Local public-access TV stations don't often get much respect, and many view them as a relic of the past. But during the pandemic, many rural communities have harnessed and expanded access to such stations to help the public stay informed and connected, a critical function especially in areas without a local newspaper or radio station, Patricia Aufderheide, Antoine Haywood, and Mariana Santos 


 for The Daily Yonder. Aufderheide is a communications professors and Santos a PhD student at American University in Washington, D.C. Haywood is a PhD communications student at the University of Pennsylvania.

Public-access stations, also called public, educational and governmental (PEG) access media, "exist in perhaps 1,500 communities across the U.S. They exist wherever local governments have made them a condition of granting right-of-way access to cable companies. They hark back to the 1970s, when grassroots movements demanded access to mass media," Aufderheide, Haywood and Santos report.
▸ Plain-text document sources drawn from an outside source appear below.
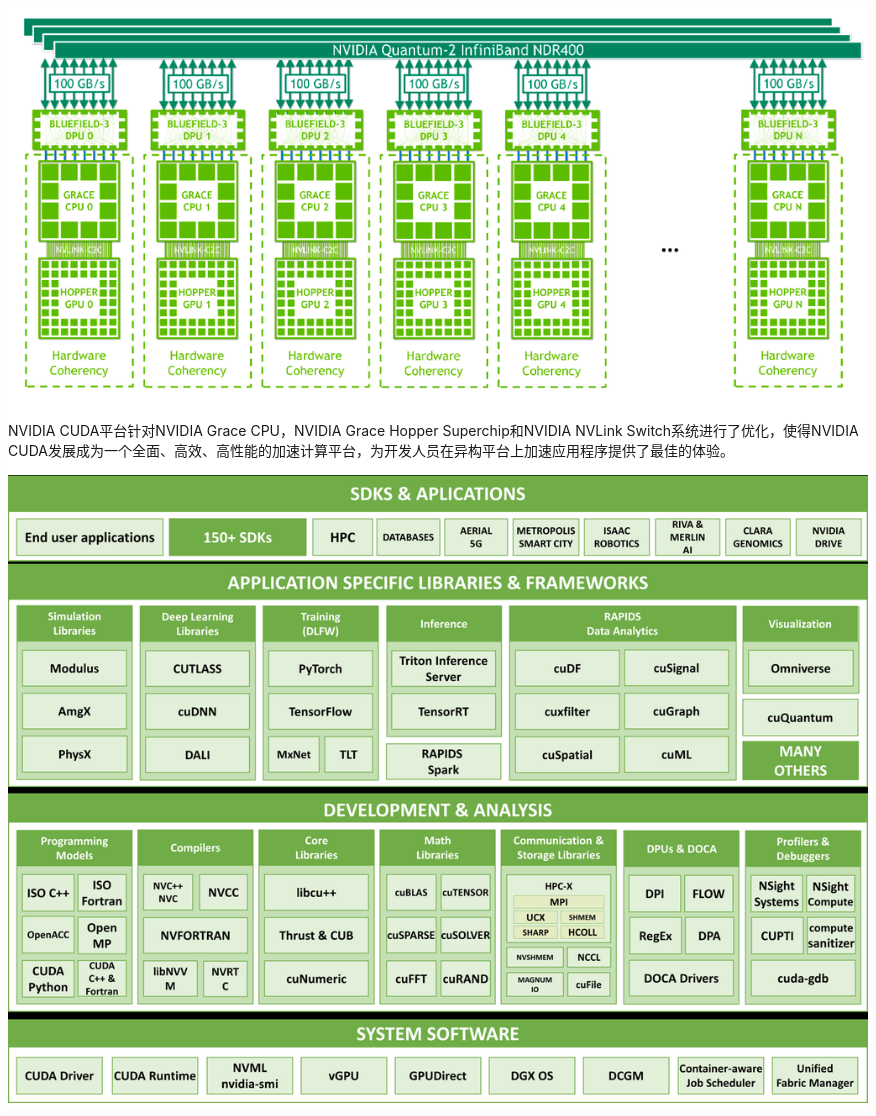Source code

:![H100异构系统](images/04gpu_architecture31.png)

NVIDIA CUDA平台针对NVIDIA Grace CPU，NVIDIA Grace Hopper Superchip和NVIDIA NVLink Switch系统进行了优化，使得NVIDIA CUDA发展成为一个全面、高效、高性能的加速计算平台，为开发人员在异构平台上加速应用程序提供了最佳的体验。

![NVIDIA CUDA Platform and its ecosystem](images/04gpu_architecture32.png)
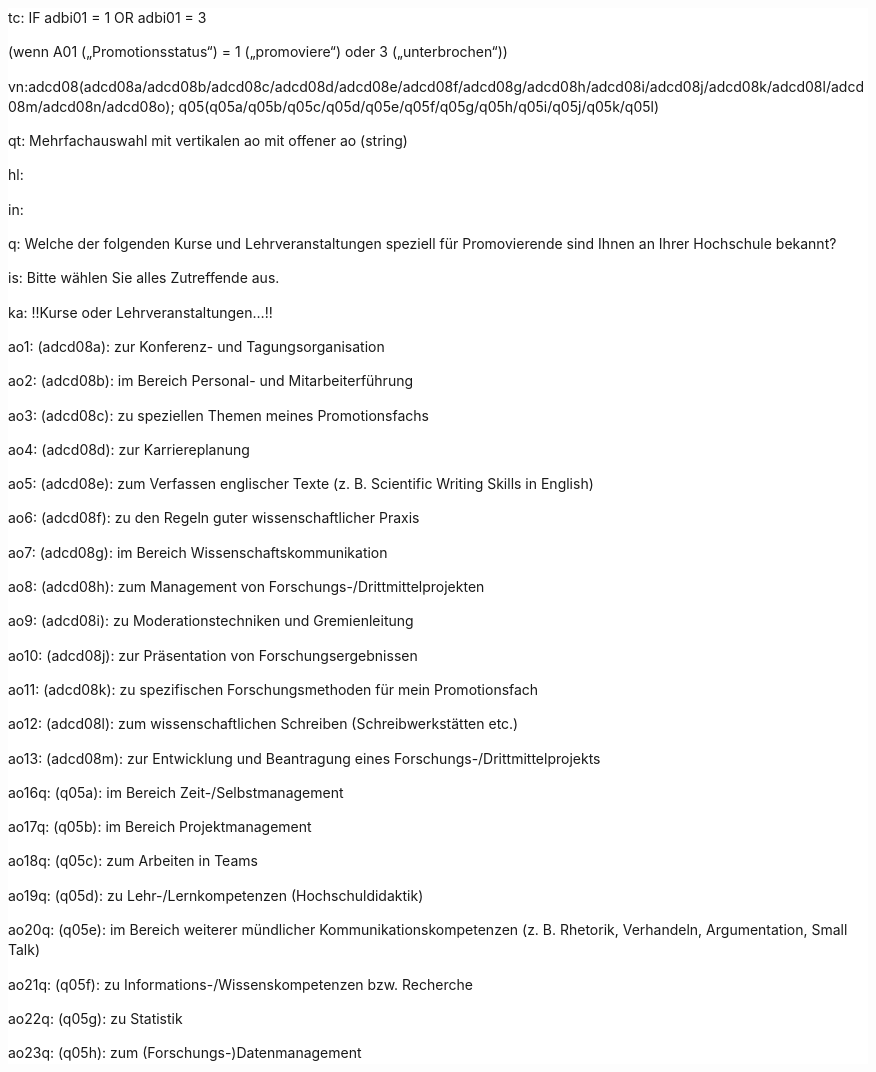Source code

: tc: IF adbi01 = 1 OR adbi01 = 3

(wenn A01 („Promotionsstatus“) = 1 („promoviere“) oder 3 („unterbrochen“))

vn:adcd08(adcd08a/adcd08b/adcd08c/adcd08d/adcd08e/adcd08f/adcd08g/adcd08h/adcd08i/adcd08j/adcd08k/adcd08l/adcd08m/adcd08n/adcd08o); q05(q05a/q05b/q05c/q05d/q05e/q05f/q05g/q05h/q05i/q05j/q05k/q05l)

qt: Mehrfachauswahl mit vertikalen ao mit offener ao (string)

hl:

in:

q: Welche der folgenden Kurse und Lehrveranstaltungen speziell für Promovierende
sind Ihnen an Ihrer Hochschule bekannt?

is: Bitte wählen Sie alles Zutreffende aus.

ka: !!Kurse oder Lehrveranstaltungen…!!

ao1: (adcd08a): zur Konferenz- und Tagungsorganisation 

ao2: (adcd08b): im Bereich Personal- und Mitarbeiterführung 

ao3: (adcd08c): zu speziellen Themen meines Promotionsfachs 

ao4: (adcd08d): zur Karriereplanung 

ao5: (adcd08e): zum Verfassen englischer Texte (z. B. Scientific Writing Skills
in English) 

ao6: (adcd08f): zu den Regeln guter wissenschaftlicher Praxis

ao7: (adcd08g): im Bereich Wissenschaftskommunikation

ao8: (adcd08h): zum Management von Forschungs-/Drittmittelprojekten

ao9: (adcd08i): zu Moderationstechniken und Gremienleitung

ao10: (adcd08j): zur Präsentation von Forschungsergebnissen

ao11: (adcd08k): zu spezifischen Forschungsmethoden für mein Promotionsfach

ao12: (adcd08l): zum wissenschaftlichen Schreiben (Schreibwerkstätten etc.)

ao13: (adcd08m): zur Entwicklung und Beantragung eines
Forschungs-/Drittmittelprojekts

ao16q: (q05a): im Bereich Zeit-/Selbstmanagement

ao17q: (q05b): im Bereich Projektmanagement

ao18q: (q05c): zum Arbeiten in Teams

ao19q: (q05d): zu Lehr-/Lernkompetenzen (Hochschuldidaktik)

ao20q: (q05e): im Bereich weiterer mündlicher Kommunikationskompetenzen (z. B. Rhetorik, Verhandeln, Argumentation, Small Talk) 

ao21q: (q05f): zu Informations-/Wissenskompetenzen bzw. Recherche

ao22q: (q05g): zu Statistik

ao23q: (q05h): zum (Forschungs-)Datenmanagement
The researchers wanted to find out how PEG-access media responded to the pandemic, so they issued a survey in late May through early June with the help of the PEG national association, the Alliance for Community Media, and the National Association of Telecommunications Officers and Advisors. About 20 percent of PEG stations in the U.S. answered the survey, and a quarter of those respondents were in small towns or rural areas, they report.

The researchers saw many of the same patterns in both large and small communities:

  • PEG-access media became more valued and more accessible in their communities overall.
  • PEG staffers frequently helped community members with tech support for programs such as Zoom.
  • Many PEG stations began carrying educational programs.
  • More PEG stations began hosting and broadcasting meetings (or more meetings) for local government and education officials as they tried to figure out how to respond to the pandemic. Local residents "showed up in record numbers and used new interactive functions to participate in the proceedings."
  • PEG stations created or expanded local news shows to aggregate and report important pandemic news and cover local meetings and press conferences.
  • With people so isolated, PEG stations became "a virtual public square" that helped communities stay connected. They hosted school graduation ceremonies and holiday celebrations, and encouraged local residents to share video diaries or tips on coping strategies.
But, the researchers note, PEG-access stations often have few resources, especially rural ones, and depend heavily on volunteers who could not help during the pandemic. "Staffers reported working around the clock, with demands only increasing," the researchers report. Also, the broadband gap often made it more difficult to host interactive content in rural areas.

PEG stations could build on this success in rural communities, but local governments "need to prioritize PEG when they give cable companies franchises, and when they renew them," the researchers write. "They need to build PEG expertise not only into crisis planning, but into the daily information flow of the community. And we all need broadband policies that treat broadband like the essential utility service it really is."